We can for instance read yearly data at a quarter of the spatial resolution by
```{r zarr6}
(r = read_mdim(dsn, step = c(4, 4, 365 * 4)))
plot(r)
```

### Using the classic GDAL raster API

We can explore the the zarr file by omitting the array name, e.g. by
```{r}
dsn = 'ZARR:"/vsicurl/https://storage.googleapis.com/cmip6/CMIP6/HighResMIP/CMCC/CMCC-CM2-HR4/highresSST-present/r1i1p1f1/6hrPlev/psl/gn/v20170706"/'
gdal_utils("info", dsn)
```

which lists the subdatasets; if we would ask for info on a subdatasetname we see an error:

```{r}
dsn = 'ZARR:"/vsicurl/https://storage.googleapis.com/cmip6/CMIP6/HighResMIP/CMCC/CMCC-CM2-HR4/highresSST-present/r1i1p1f1/6hrPlev/psl/gn/v20170706/":/psl'
gdal_utils("info", dsn)
```

indicating that we need to add an index of the additional dimension (time).
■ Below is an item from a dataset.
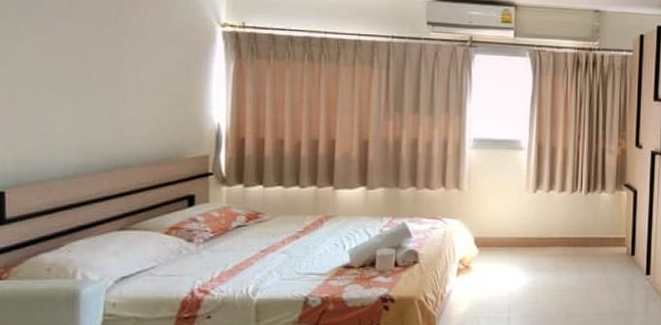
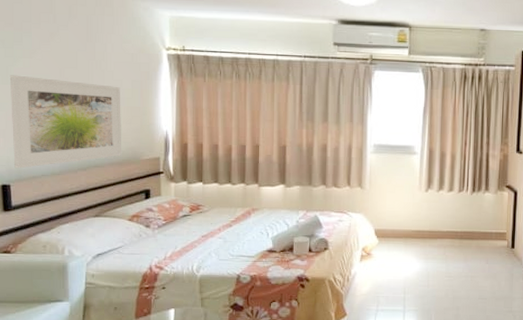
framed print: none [11,53,161,171] -> present [9,75,122,169]

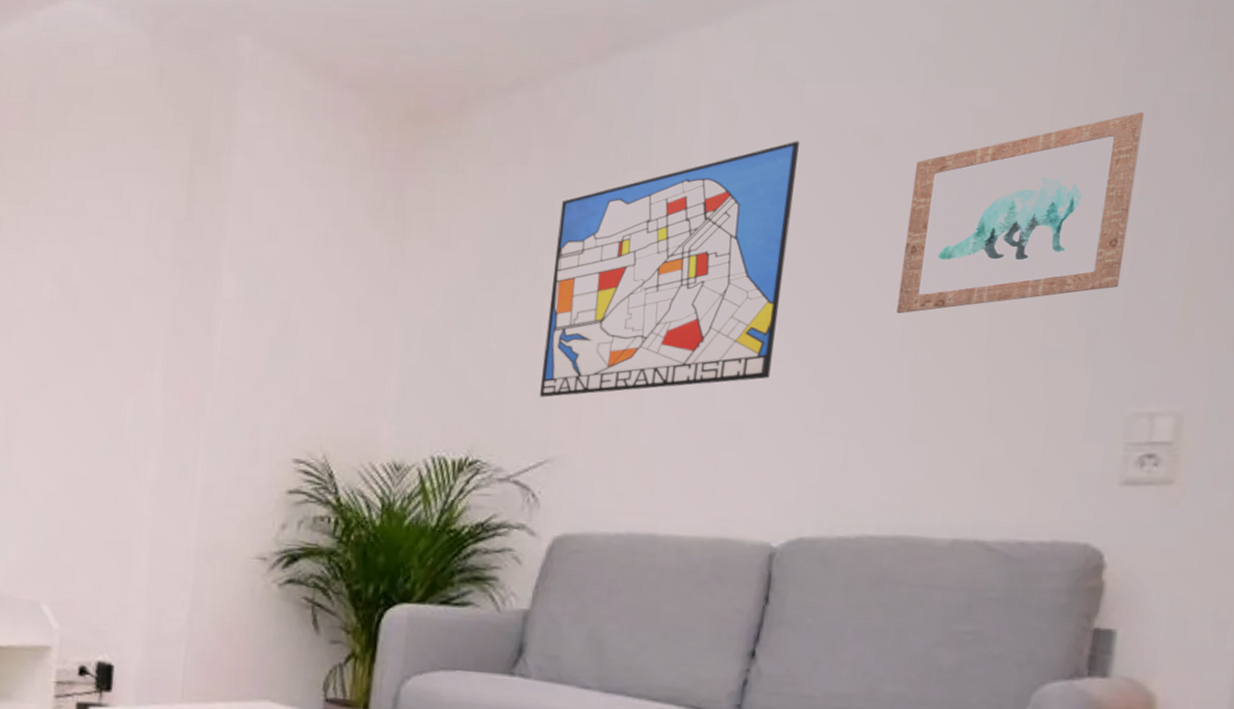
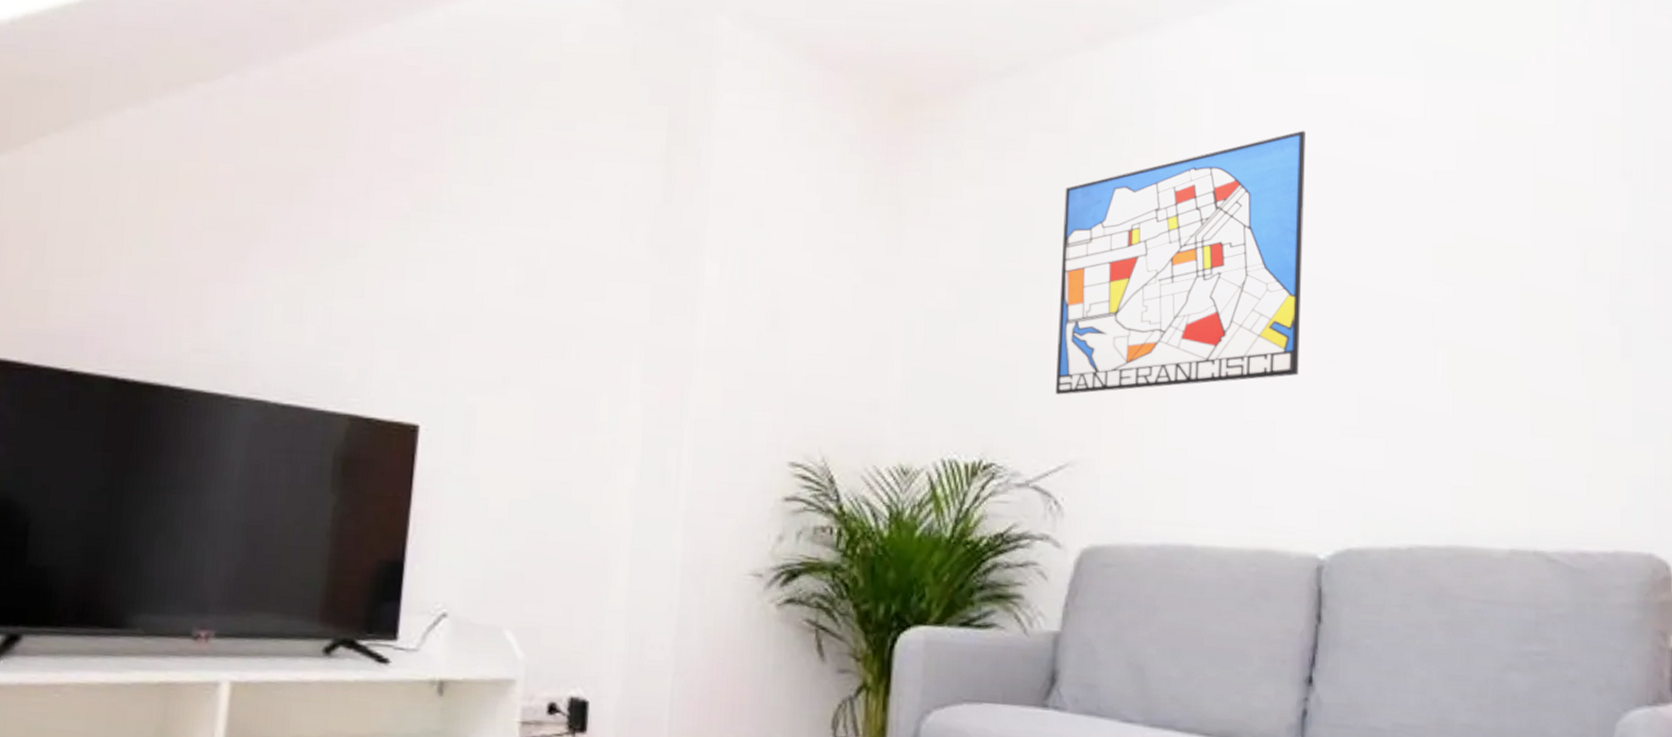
wall art: present [896,111,1144,314] -> none [1423,107,1646,309]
If we add e.g. index 10, we get


```{r}
dsn = 'ZARR:"/vsicurl/https://storage.googleapis.com/cmip6/CMIP6/HighResMIP/CMCC/CMCC-CM2-HR4/highresSST-present/r1i1p1f1/6hrPlev/psl/gn/v20170706/":/psl:10'
gdal_utils("info", dsn)
```

which describes a 288 x 192 pixel raster layer. It also reveals that GDAL thinks that this raster file has latitude dimensions exceeding [-90,90].  We can
read such a slice with `read_stars` and plot the result:

```{r zarr7}
(r0 = read_stars(dsn))
plot(r0, axes = TRUE)
```

## Software versions

To use the features in this blog post for reading sub-arrays or lower resolution
arrays, you need stars >= 0.5-7 and sf >= 1.0-9, which you can get by installing
from source by
```{r eval=FALSE}
remotes::install_github("r-spatial/sf") # requires rtools42 on windows
remotes::install_github("r-spatial/stars")
```
You need both, since `stars` uses `sf`'s binding to GDAL - `stars`
is a pure R package, all linking to GDAL happens through `sf`.
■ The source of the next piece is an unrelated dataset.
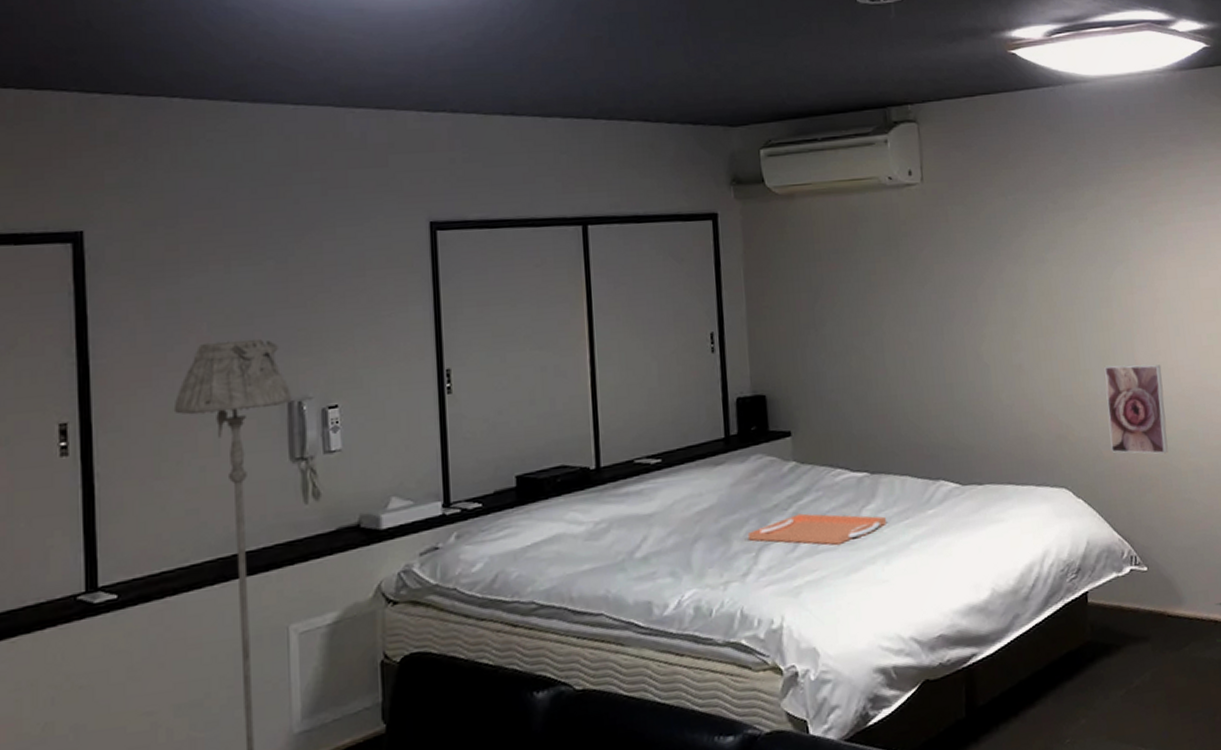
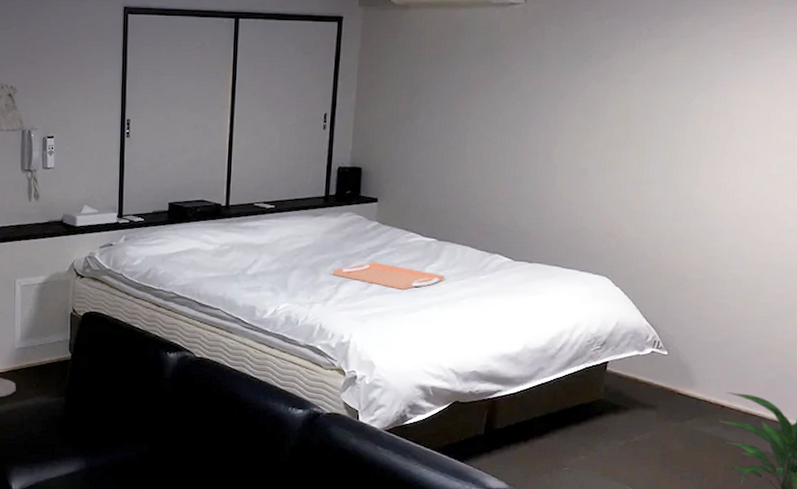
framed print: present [1104,364,1168,455] -> none [655,180,723,263]

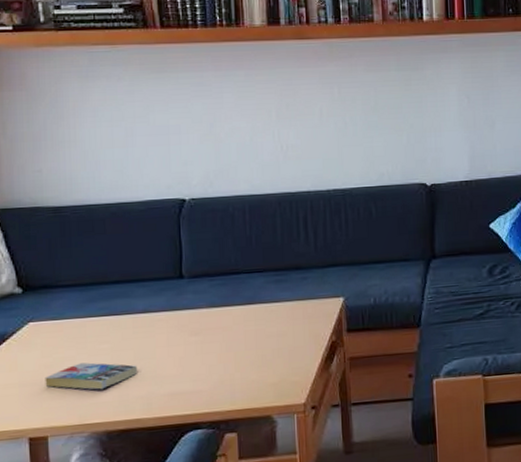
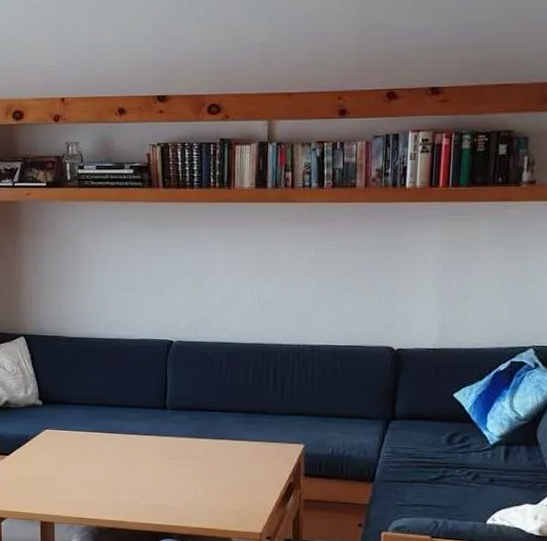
book: present [45,362,137,390] -> none [55,468,125,492]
Alternatively, and in particular if you use Windows or MACOS you
could install the github versions as binary package from r-universe:

```{r eval=FALSE}
install.packages("sf", repos = "https://r-spatial.r-universe.dev")
install.packages("stars", repos = "https://r-spatial.r-universe.dev")
```

**update** users have reported
[failure](https://github.com/r-spatial/stars/issues/564)
to reproduce the steps in this blog post. Note that this blog
post was run on a version of `sf` linked to GDAL 3.4.3 from the
[ubuntugis-unstable](https://github.com/r-spatial/sf#ubuntu) ppa. If
you have `sf` linked to an older version of GDAL, or if the GDAL
version was not linked against BLOSC, then this (or parts of it)
may not work. Note that Zarr, and Zarr support in GDAL are all very
recent developments, and it takes time for modern library support to
propagate through e.g. CRAN build toolchains -- we are working on it!